I'll warn you now, some of this is disturbing. It might change your perspective on me, so think hard before you continue. I thought hard before I posted this, and to be honest, I'm still a bit nervous about it. It makes me feel vulnerable...and I hate that feeling.

I'll admit, posting things from the past (which themselves are ruminations on a past) is maudlin at best, egocentric to be sure, and one might argue a bit neurotic. All true, I'll cop to it lest I again play the hypocrite. But enough of the posturing preamble...

...I was straightening out my studio (aka "the shop") and found myself looking through boxes of papers from my old Howard Space Studio from 2000. In it I found some "poems" I'd written during a very difficult period. I was wrestling with myself, my past, the stuff I'd never dealt with (does everyone have shit like that?). In those days I spent a lot of time on a couch (if you know what I mean), and even more time secluded in a dark studio (which, by the way, if it weren't for several very special people, I doubt if I'd ever had emerged) drawing and painting strange little things which I wouldn't show anyone. In part because things like the following were where my mind was at te time...

Origins
Somewhere on the boundaries of waking and slumber
where stars are anything from dust to fishes
there lived a cast of bodies who knew more than they could say.

And each lived wholly separate from the others
who lived independently, and yet shared in the functions which bound them
deep within (and sometimes without) the body.

And though their paths were intricate,
their plans and actions possessed of energies unlimited,
their endeavors left the system stagnant and atrophied.
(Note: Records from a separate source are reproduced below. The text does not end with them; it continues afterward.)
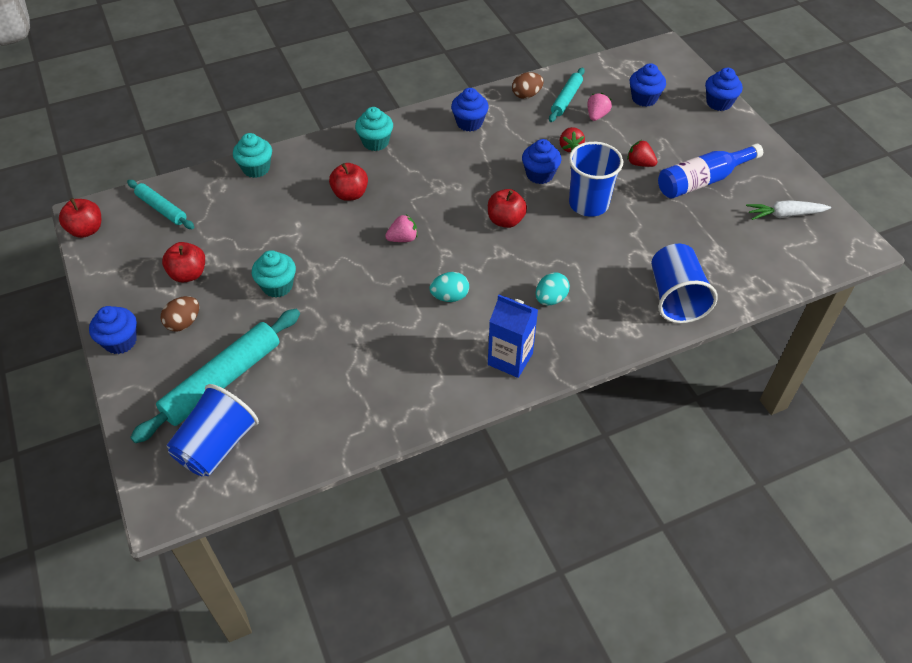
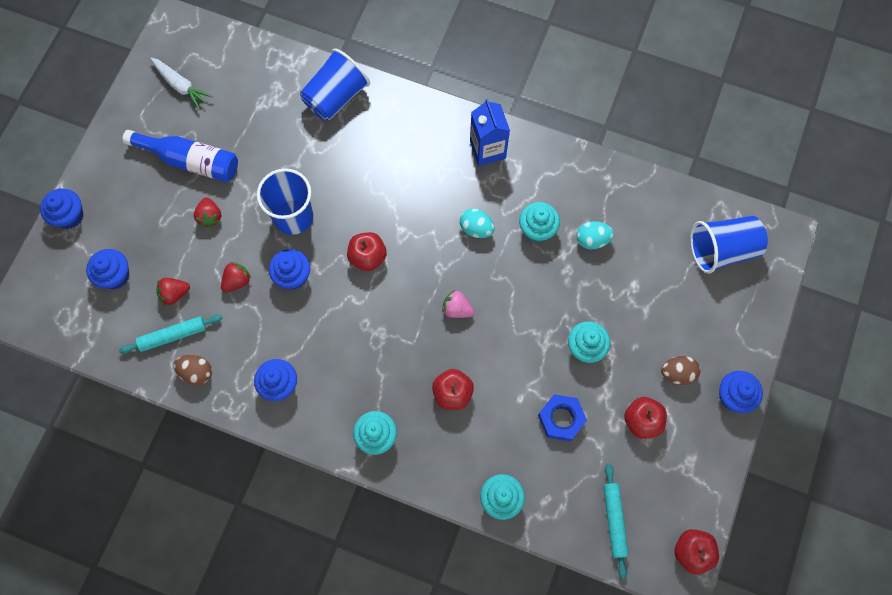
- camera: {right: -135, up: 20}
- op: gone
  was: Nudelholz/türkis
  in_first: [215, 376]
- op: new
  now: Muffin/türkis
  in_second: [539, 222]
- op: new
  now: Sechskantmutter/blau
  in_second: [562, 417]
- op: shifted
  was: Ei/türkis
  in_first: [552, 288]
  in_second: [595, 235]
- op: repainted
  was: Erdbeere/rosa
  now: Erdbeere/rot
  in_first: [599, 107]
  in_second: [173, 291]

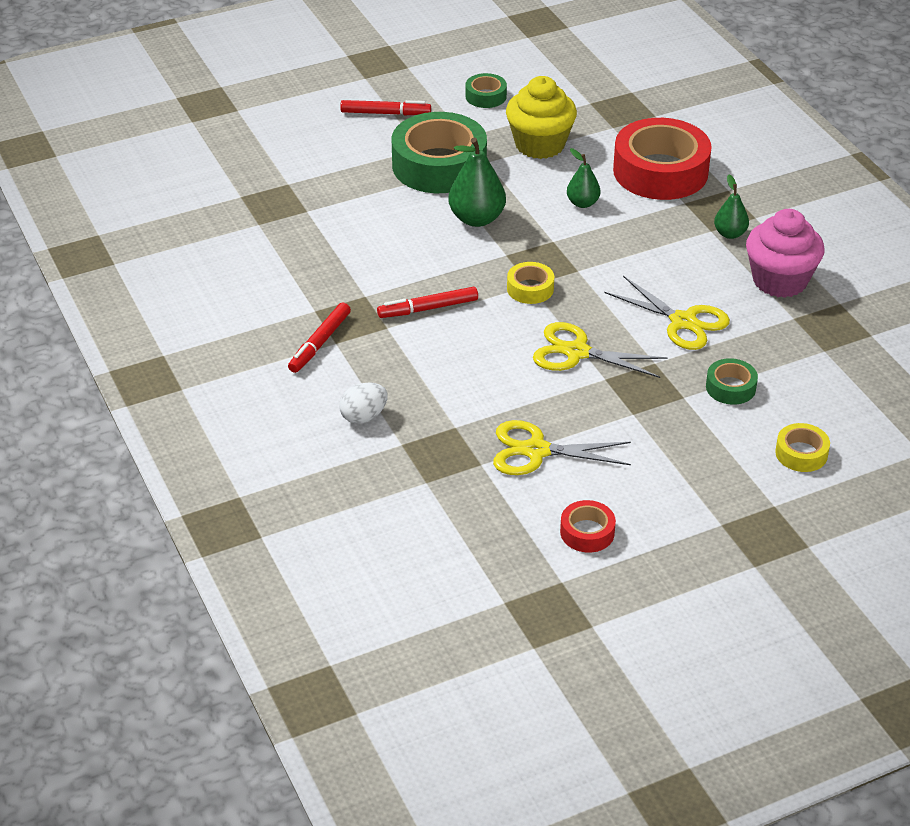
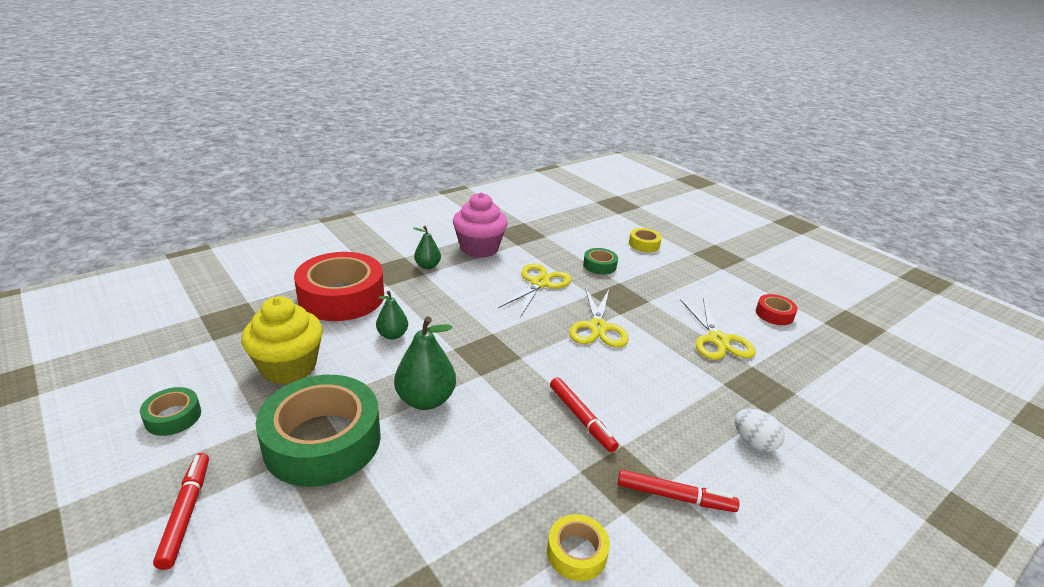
- camera: {right: -105, up: -10}
- op: shifted
  was: Klebeband/gelb
  in_first: [530, 283]
  in_second: [578, 547]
For when one would travel forward,
casting thoughts and goals ahead and charging past the crest of it,
somewhere else dark deeds retarded the purity of anything ever done.

And this was the origin of where they had begun,
in the dark deeds and desperation of another being's sickness
breathed down the throat, forcibly, of a small child.

It stunk of decay, of rot and infection,
and it crawled inside and fed on the pink flesh of youth and innocence,
and laughed as it cut the bonds which bound the child to love.

And in so stinking (though no one seemed to smell it)
the sickness spoke to everyone and warned them away,
and wide berths were what the child knew from then on.

But the breath of sickness returned to speak and play,
for even illness needs companions,
and together purged the pink of possibilities forever.

It was there, in the boundaries of waking and slumber
that the first of them were launched,
at the advice of the voice in the stairwell.


...So yeah. There's that.

So you might ask why I would share that. Simple; the only way to rid yourself of darkness, is to shed some light on it.

I read this today too..."The singular burden of solitude spares no one, not even great minds". It's interesting because I don't think of solitude as a burden. Loneliness yes, but not solitude. Solitude seems peaceful, loneliness feels...desolate.